For many years, the American espionge establishment had operated on the assumption that Islam was inherently anti-communist and therefore could be harnessed to facilitate US objectives. American officals viewed the Muslim Brotherhood as "a secret weapon" in the shadow war against the Soviet Union and its Arab allies, according to Robert Baer, a retired CIA case officer who was right in the thick of things in the Middle East and Central Asia during his 21 year career as a spy. In Sleeping with the Devil, a book he wrote after quitting the CIA, Baer explains how the United States "made common cause witht the Brothers" and used them "to do our dirty work in Yemen, Afghanistan and plenty of other places." This covert relationship unraveled when the Cold War ended, whereupon, an Islamic Frankenstein named Osama bin Laden lurched into existence.
Described by ex-CIA analyst Graham Fuller as “the preeminent international Islamist organization,” the Muslim Brotherhood currently has a huge following, with autonomous branches, all in close contact, spread across the Arab world. But it is banned in several countries, including Egypt, its birthplace, for being an alleged front for terrorists – a claim its supporters adamantly deny even though bin Laden and other al-Qaeda leaders had close personal ties to the Brotherhood prior to September 11.
Exiled Ikhwani were also employed as teachers and imams in Saudi mosques, schools and government agencies, where they promoted the extremist doctrine of Sayyid Qutb, the Brotherhood's leading scribe and theorist.
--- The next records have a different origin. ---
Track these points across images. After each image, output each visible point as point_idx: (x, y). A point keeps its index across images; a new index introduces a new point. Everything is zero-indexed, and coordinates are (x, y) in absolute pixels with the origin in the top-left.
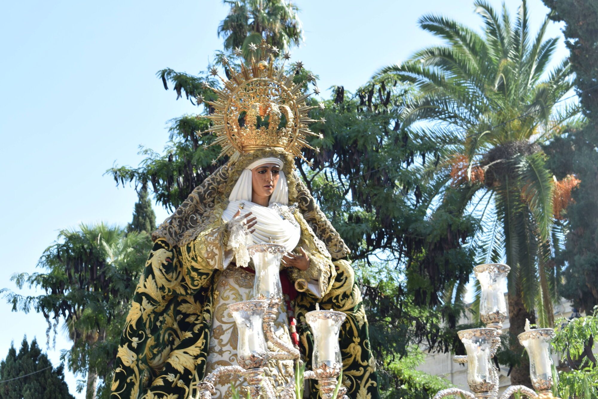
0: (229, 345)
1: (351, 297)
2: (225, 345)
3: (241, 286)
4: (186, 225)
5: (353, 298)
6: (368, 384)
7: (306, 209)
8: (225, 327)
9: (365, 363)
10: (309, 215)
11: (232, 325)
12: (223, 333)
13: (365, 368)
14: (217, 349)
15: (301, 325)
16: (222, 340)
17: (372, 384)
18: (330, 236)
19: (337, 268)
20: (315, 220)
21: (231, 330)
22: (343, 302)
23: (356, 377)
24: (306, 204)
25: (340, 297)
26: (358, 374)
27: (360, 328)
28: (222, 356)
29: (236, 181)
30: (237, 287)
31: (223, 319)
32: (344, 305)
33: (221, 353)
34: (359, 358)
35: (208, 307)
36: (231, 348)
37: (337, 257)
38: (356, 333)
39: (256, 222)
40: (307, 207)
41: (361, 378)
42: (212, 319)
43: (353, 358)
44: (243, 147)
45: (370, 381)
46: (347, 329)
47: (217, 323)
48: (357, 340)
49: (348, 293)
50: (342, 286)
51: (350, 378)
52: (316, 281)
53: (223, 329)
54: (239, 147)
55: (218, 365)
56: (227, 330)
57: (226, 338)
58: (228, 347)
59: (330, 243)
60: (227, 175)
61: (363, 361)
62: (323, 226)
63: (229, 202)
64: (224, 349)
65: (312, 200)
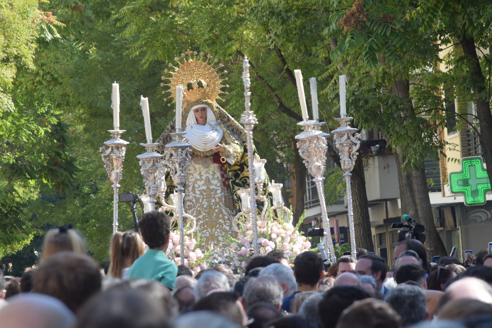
0: (192, 192)
2: (190, 192)
4: (167, 141)
7: (226, 121)
8: (190, 184)
10: (227, 124)
11: (192, 183)
12: (189, 186)
19: (245, 147)
20: (232, 125)
21: (193, 185)
24: (226, 118)
28: (189, 197)
29: (187, 116)
31: (190, 180)
36: (192, 194)
37: (245, 141)
44: (188, 101)
52: (228, 157)
54: (186, 101)
55: (188, 201)
57: (190, 189)
62: (236, 127)
63: (186, 126)
64: (190, 194)
65: (228, 116)
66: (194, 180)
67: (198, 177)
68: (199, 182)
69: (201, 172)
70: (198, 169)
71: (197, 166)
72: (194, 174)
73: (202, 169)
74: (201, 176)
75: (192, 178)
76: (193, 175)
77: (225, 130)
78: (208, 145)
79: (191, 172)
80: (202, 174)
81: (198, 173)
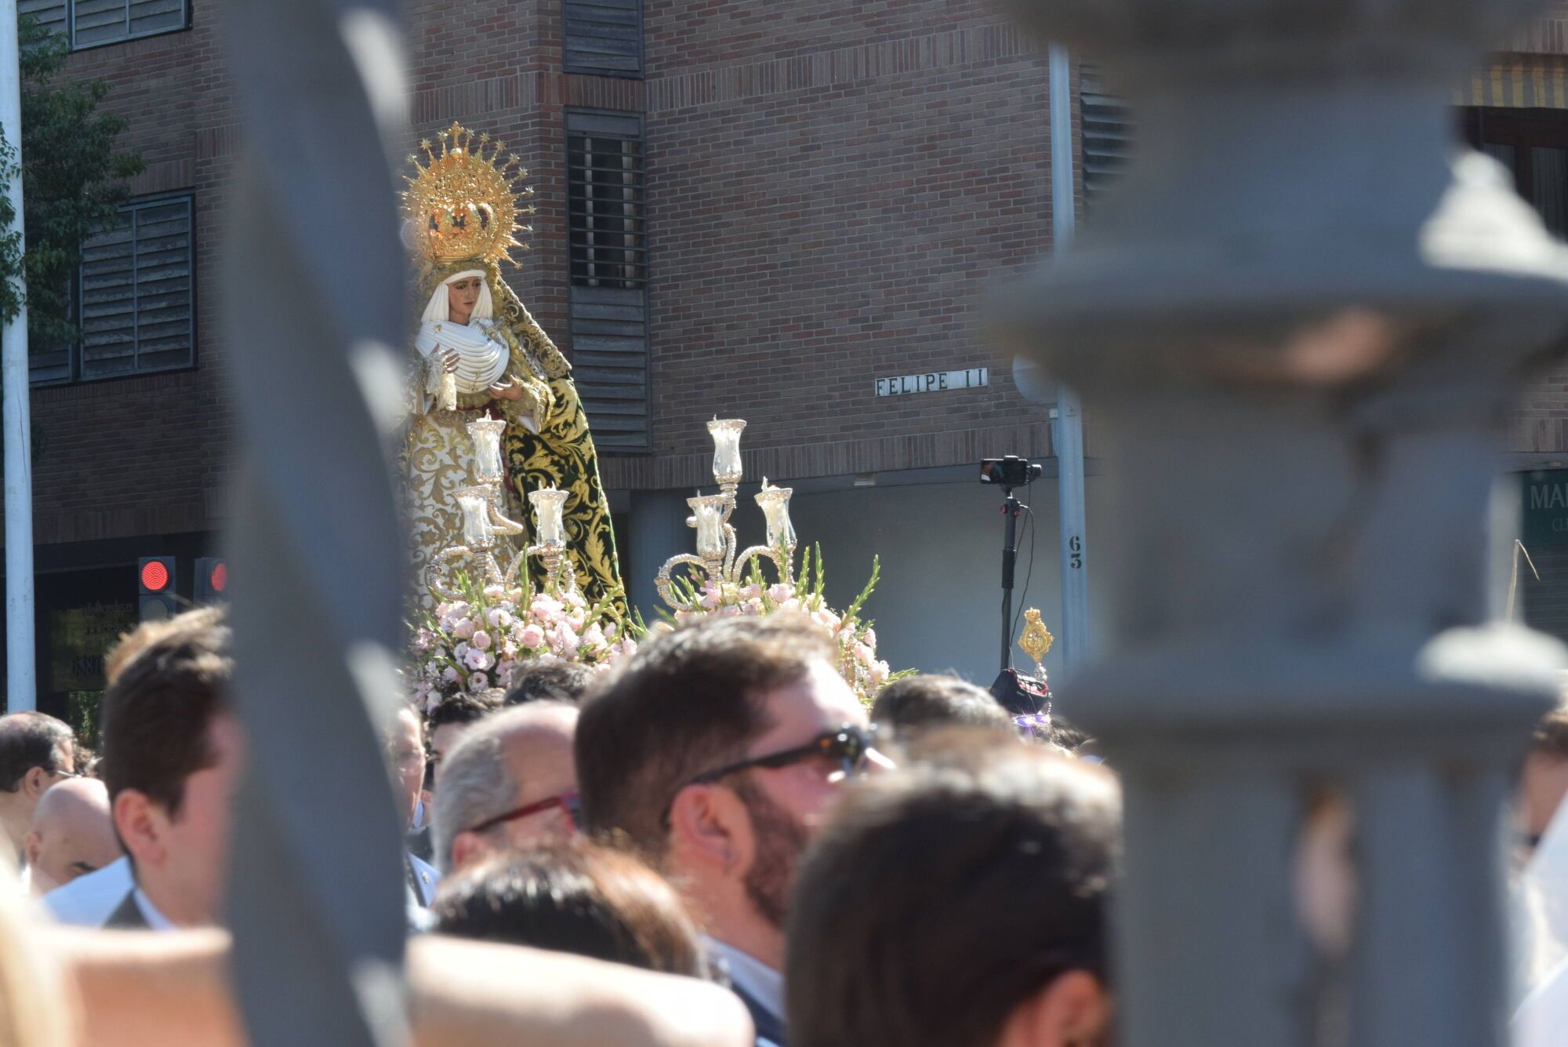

Executed in 1966 after 10 years of confinement in Egyptian torture chambers, Qutb is arguably the most influential religious scholar in modern Islam. He fashioned a lethal variant of political Islam that provided a Koranic justification for violence as the only way to rid the Muslim world of corrupting Western influences. Qutb's hostility toward the West, in general, and the United States, in particular, was born during two years of study at the University of Northern Colorado in Greeley in the late 1940's. He returned to Egypt mortified by decadent, sex-crazed America, which he likened to a brothel.
The Muslim Brotherhood underwent a significant shift with the radicalization of Qutb in prison. What had been essentially a reformist organization in its formative phase veered off in a dangerous new direction. In addition to intro ducting a harsh anti-American perspective to the Brethen, Qutb called for the formation of a revolutionary Islamic vanguard to spearhead the violent overthrow of secular Arab regimes. Qutb's martyrdom bestowed instant credibility upon his message, which posthumously filled the ideological void left by the huge Arab defeat in the 1967 Six Day War with Israel, a defeat that shamed Nasser and discredited the Arab nationalist cause.
Qutb's inflammatory writings would decisively influence a generation of young militants, including the future spear-carriers of al-Qaeda. Osama bin Laden, the tall, handsome scion of a wealthy Persian Gulf family, was first exposed to Qutb's nostrums while attending King Abdul-Aziz University in Jeddah. One of bin Laden's instructors in religious studies was Egyptian Professor Muhammed Qutb, the exiled brother of Sayyid Qutb, who taught classes on the imperatives and nuances of Islamic jhad.